La mattina al Girotondo si apre con l’accoglienza svolta dalle operatrici, poi un momento di gioco libero. C’è una scaletta per aiutare i bambini, soprattutto più piccoli, a capire che ci sono dei ritmi. L’educatrice, però, è in grado di modificare il programma a seconda del gruppo. A metà mattina si fa merenda: tutti insieme fra salotto e cucina. Poi i bambini sono coinvolti dalle educatrici in alcune attività adatte alle loro età: lavorano sul pavimento o ai tavolini, ad esempio sperimentano i materiali come l’acqua, la farina con travasi, e fanno pitture con le mani. Per le mamme comincia la pausa caffè. È un momento in cui possono lasciare in tutta sicurezza il loro bambino e fare due chiacchiere con le altre mamme e con le educatrici. Si spostano in un’altra stanza e questo aiuta la relazione con il bambino che impara a stare da solo senza sentirsi abbandonato. Alla fine c’è di nuovo il gioco libero e mamme e bambini del Girotondo si salutano con una canzoncina.

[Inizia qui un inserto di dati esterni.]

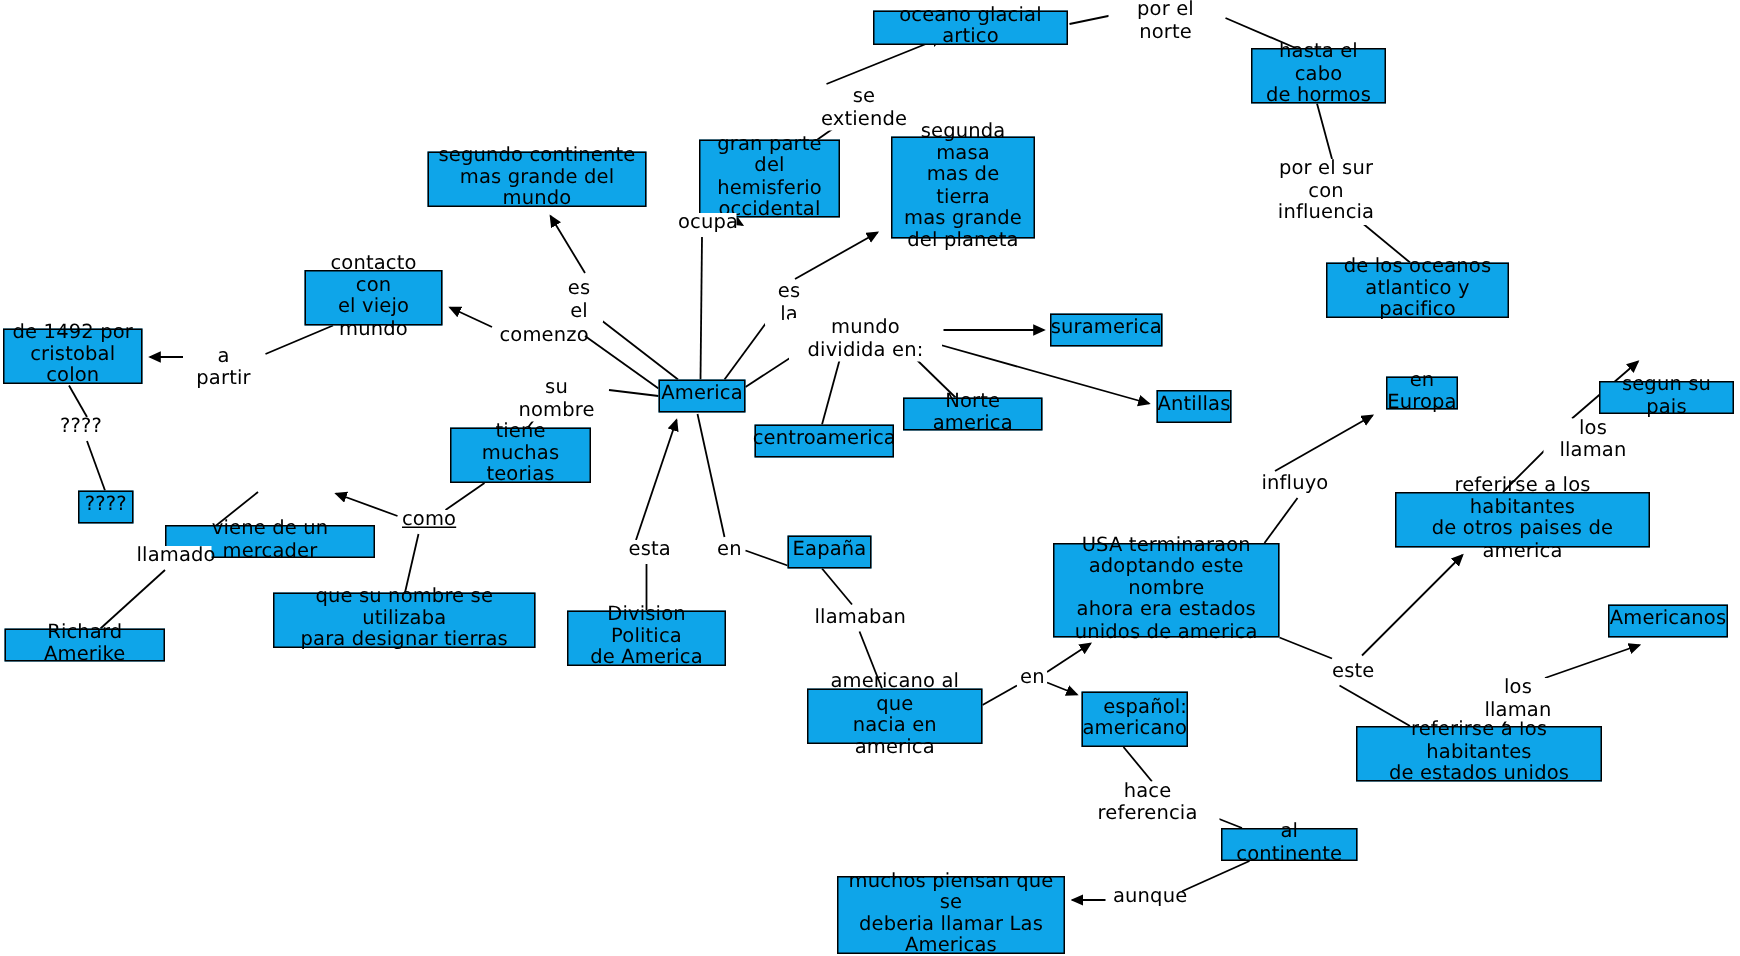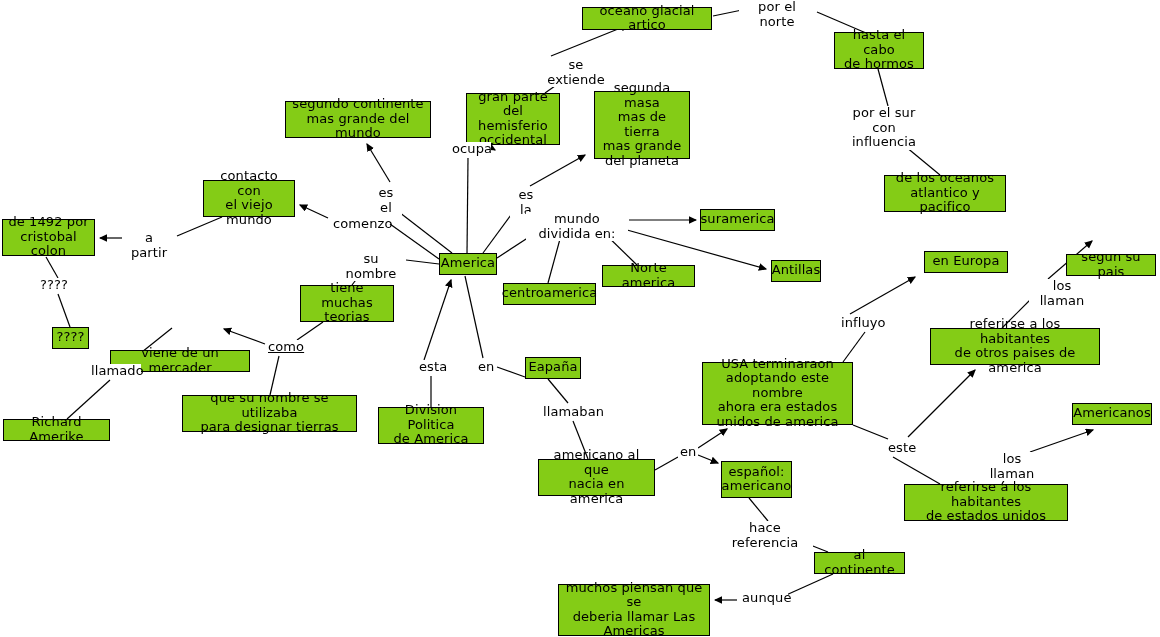"oceano glacial artico" .node { background: #84cc16 -> #0ea5e9 }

«L’idea che c’è stata sin dall’inizio è stata quella di andare incontro a un bisogno espresso dalle famiglie, pensando a situazioni in cui la mamma sta a casa con suo figlio in una città come Milano dove non è frequente la rete di relazioni che invece persiste nei centri più piccoli», aggiunge Imbimbo. Il Girotondo serve a far sentire le mamme meno sole, fa prevenzione. Nasce, infatti, dall’esperienza ultratrentennale di Caf, una comunità che ospita i bambini allontanati dalla famiglia da parte delle autorità per casi di maltrattamenti e abusi.
Anche in questa sua opera il Caf valorizza la famiglia «perché parte dalla certezza che il contesto ottimale di crescita per un bambino sia la sua famiglia», spiega Imbimbo. Per questo avviamo un percorso con le famiglie d’origine, perché i genitori possano recuperare il loro ruolo». Dal 1979, anno in cui Caf è stato fondato da Ida Borletti, ha accolto ? e soprattutto «curato», come tiene a precisare Imbimbo ? oltre 750 minori. «Caf è un centro specialistico», conclude Francesca Imbimbo, «siamo una comunità con forti competenze nella gestione del trauma. Sempre più spesso gli allontanamenti vengono fatti quando le situazioni familiari sono gravi e i bambini arrivano da noi molto traumatizzati. In questi casi, senza professionisti preparati, si rischia di confondere un disagio dovuto al maltrattamento con un vero e proprio disturbo psichico. Con ricadute diverse sulla salute del bambino».